В этом великом разрушении заключалась судьба, но не было упадничества. В нём не было осознанного, но была наполненность. Спасшиеся от пылающего огня люди толпились вокруг горящего дома, греясь на холоде, пребывая в совершенно ином мире, чем те, кто буквально в шаге от них изо всех сил старались потушить это же пламя. Великое разрушение — и его поразительная любовь… Великая судьба — и её поразительная любовь… По сравнению с этим после поражения в войне нация являет собой не более, чем облик чистой деградации.
Однако, по сравнению с банальностью упадничества, его банальной обыденностью, ощущаешь, что красота этих людей, подчинённых року, красота любви посреди того отталкивающего разрушения являлась всего лишь иллюзией, пустой как водный пузырёк.
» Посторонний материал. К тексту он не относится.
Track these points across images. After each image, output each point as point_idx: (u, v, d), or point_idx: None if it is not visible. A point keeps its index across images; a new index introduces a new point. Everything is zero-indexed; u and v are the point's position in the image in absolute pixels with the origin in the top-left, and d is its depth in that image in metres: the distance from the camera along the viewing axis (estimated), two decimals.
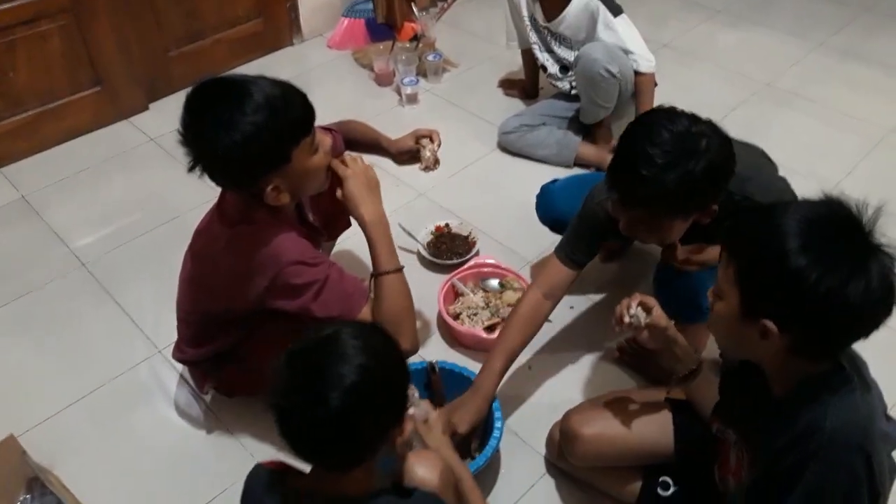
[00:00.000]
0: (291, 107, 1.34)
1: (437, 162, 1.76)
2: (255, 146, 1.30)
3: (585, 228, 1.65)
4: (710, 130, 1.35)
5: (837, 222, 1.02)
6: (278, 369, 1.02)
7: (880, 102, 2.83)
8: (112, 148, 2.71)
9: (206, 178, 1.38)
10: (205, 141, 1.31)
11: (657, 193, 1.32)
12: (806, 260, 0.98)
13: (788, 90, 2.91)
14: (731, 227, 1.13)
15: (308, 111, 1.38)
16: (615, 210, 1.48)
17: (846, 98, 2.85)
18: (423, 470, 1.20)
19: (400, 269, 1.49)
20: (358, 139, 1.80)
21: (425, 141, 1.69)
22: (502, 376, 1.62)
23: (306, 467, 1.10)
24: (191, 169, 1.35)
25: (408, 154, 1.75)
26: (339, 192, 1.50)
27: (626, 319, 1.33)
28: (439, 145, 1.74)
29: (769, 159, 1.61)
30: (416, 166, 1.80)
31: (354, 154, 1.59)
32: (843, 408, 1.04)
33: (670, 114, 1.36)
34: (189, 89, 1.35)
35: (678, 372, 1.40)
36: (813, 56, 3.13)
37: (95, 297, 2.12)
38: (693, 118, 1.36)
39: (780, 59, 3.11)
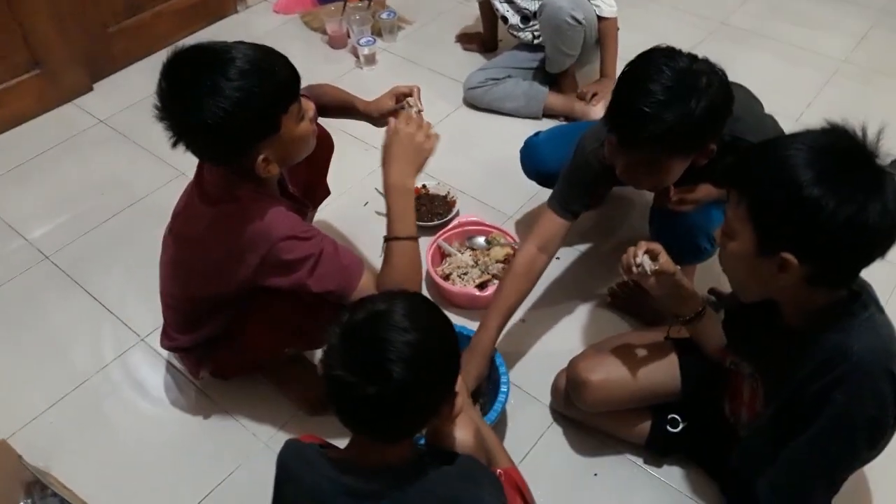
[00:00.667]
0: (277, 71, 1.28)
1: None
2: (244, 114, 1.23)
3: (579, 178, 1.64)
4: (709, 69, 1.34)
5: (844, 149, 1.04)
6: (334, 342, 1.00)
7: (830, 35, 2.88)
8: (60, 133, 2.56)
9: (168, 157, 1.30)
10: (189, 112, 1.23)
11: (659, 131, 1.30)
12: (821, 190, 0.99)
13: (742, 28, 2.94)
14: (737, 164, 1.13)
15: (294, 75, 1.32)
16: (612, 155, 1.46)
17: (798, 33, 2.90)
18: (459, 432, 1.19)
19: (414, 238, 1.43)
20: (329, 104, 1.72)
21: (411, 100, 1.59)
22: (499, 333, 1.62)
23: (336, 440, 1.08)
24: (174, 144, 1.28)
25: (390, 115, 1.67)
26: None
27: (635, 270, 1.31)
28: (420, 111, 1.59)
29: (755, 98, 1.62)
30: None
31: (414, 113, 1.50)
32: (866, 332, 1.07)
33: (670, 52, 1.35)
34: (164, 59, 1.27)
35: (684, 314, 1.41)
36: None
37: (65, 289, 2.03)
38: (692, 56, 1.35)
39: None
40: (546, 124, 2.50)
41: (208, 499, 1.57)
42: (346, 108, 1.71)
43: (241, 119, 1.23)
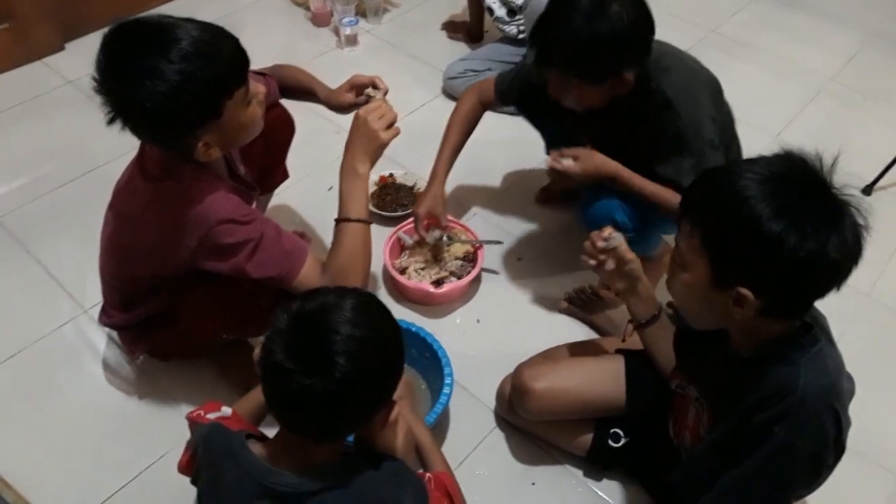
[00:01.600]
0: (223, 54, 1.21)
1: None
2: (183, 99, 1.17)
3: (523, 73, 1.79)
4: (630, 3, 1.42)
5: (800, 179, 1.00)
6: (280, 328, 0.97)
7: (820, 51, 2.84)
8: (24, 92, 2.49)
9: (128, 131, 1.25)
10: (126, 91, 1.17)
11: (560, 52, 1.45)
12: (781, 225, 0.95)
13: (733, 38, 2.90)
14: (688, 193, 1.09)
15: (241, 59, 1.25)
16: (537, 72, 1.56)
17: (787, 47, 2.86)
18: (389, 433, 1.15)
19: (366, 223, 1.42)
20: (292, 86, 1.67)
21: (373, 91, 1.53)
22: (450, 166, 1.88)
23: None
24: (110, 122, 1.22)
25: (350, 109, 1.60)
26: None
27: (601, 243, 1.35)
28: (386, 92, 1.56)
29: (708, 73, 1.62)
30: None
31: (380, 97, 1.51)
32: (814, 367, 1.04)
33: None
34: (106, 30, 1.21)
35: (639, 317, 1.39)
36: (753, 5, 3.11)
37: (11, 254, 1.97)
38: None
39: (722, 6, 3.08)
40: (521, 120, 2.46)
41: (135, 482, 1.52)
42: (307, 92, 1.67)
43: (181, 103, 1.17)
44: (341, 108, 1.61)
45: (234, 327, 1.53)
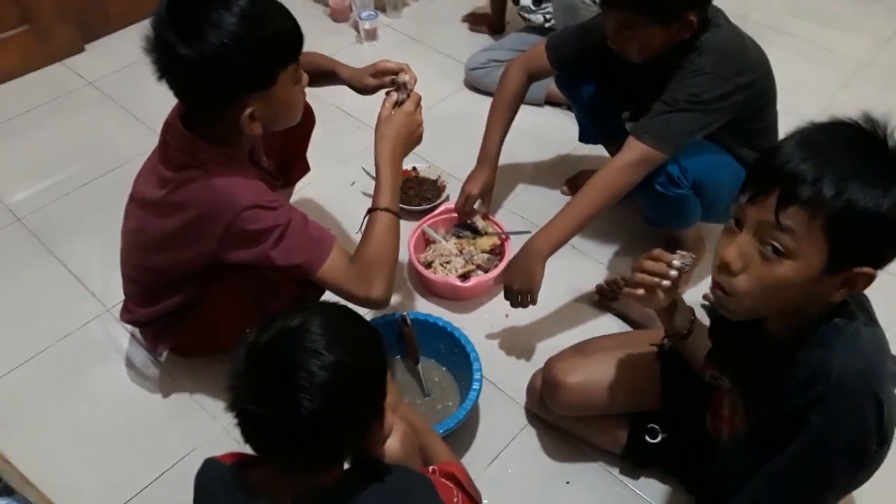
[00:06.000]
0: (284, 23, 1.23)
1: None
2: (242, 56, 1.17)
3: (580, 31, 1.73)
4: None
5: (873, 145, 0.95)
6: (237, 366, 0.89)
7: (853, 36, 2.75)
8: (46, 93, 2.49)
9: (155, 124, 1.24)
10: (185, 42, 1.16)
11: None
12: (890, 200, 0.90)
13: (761, 23, 2.81)
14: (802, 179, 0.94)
15: (299, 33, 1.26)
16: (605, 19, 1.54)
17: (818, 32, 2.77)
18: (386, 440, 1.09)
19: (397, 214, 1.39)
20: (312, 71, 1.62)
21: (403, 78, 1.45)
22: (500, 147, 1.84)
23: None
24: (160, 77, 1.21)
25: (373, 92, 1.55)
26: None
27: (676, 265, 1.16)
28: (415, 81, 1.48)
29: (751, 40, 1.61)
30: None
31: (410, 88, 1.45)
32: (848, 349, 0.98)
33: None
34: None
35: (680, 329, 1.29)
36: None
37: (35, 254, 1.96)
38: None
39: None
40: (548, 111, 2.41)
41: (159, 481, 1.50)
42: (328, 74, 1.63)
43: (239, 60, 1.17)
44: (365, 90, 1.55)
45: (258, 321, 1.50)
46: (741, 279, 0.99)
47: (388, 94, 1.45)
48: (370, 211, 1.39)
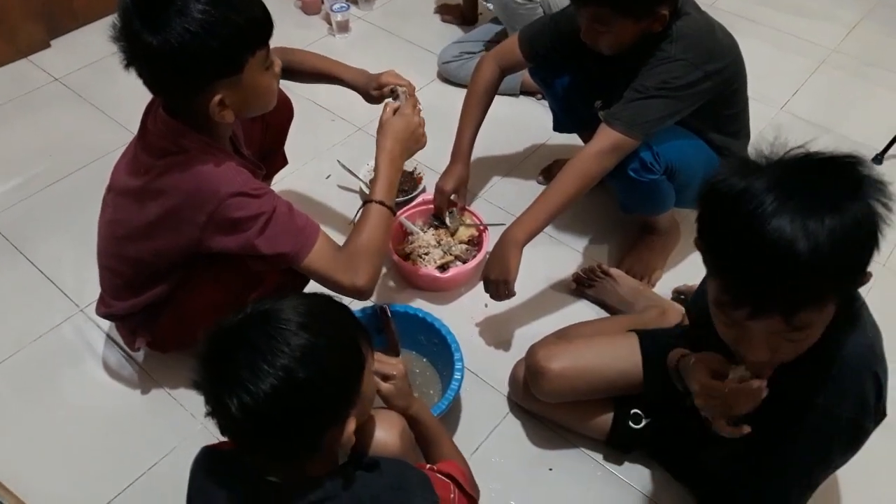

Мысль [военного правительства эпохи] Токугава[58] — бакуфу заключалась в том, чтобы, посредством убийства 47-ми воинов навечно сохранить их [образ] верных сподвижников; тем не менее, хотя, действительно, удалось предотвратить деградацию этих 47-ми, невозможно избежать непрестанного наклонного движения человеческой натуры от [состояния] «верного сподвижника» к площадности, а затем к полной пропащести. Даже попробовав установить правила, когда «верная жена не смотрит на двух мужей», а «преданный подданный не служит двум господам», человеческого падения не избежать. Например, пронзив молодую девушку клинком и, таким образом, успешно «сохранив» её чистоту, когда вдруг начинаешь слышать банальные шаги упадничества, — такие обычные звуки, подобные возникающим от накатов волн, — то становится невозможно не признать, что мелочность человеческих поступков, мелочность сохранения чистоты молодой девушки есть не более чем признанный облик, подобный пузырькам на воде.
Разве мы не можем сказать, что герой [камикадзэ] из отряда спецназначения был всего лишь чистой иллюзией, и что его человеческая история начинается с момента, где он начинает работать на чёрном рынке? Что вдова как преданный апостол — всего лишь иллюзия, и что человеческая история начинается с того момента, когда образ другого лица входит в её душу? А, может, и император есть не более, чем иллюзия, и истинная история императора начинается с того момента, когда он становится обыкновенным человеком?..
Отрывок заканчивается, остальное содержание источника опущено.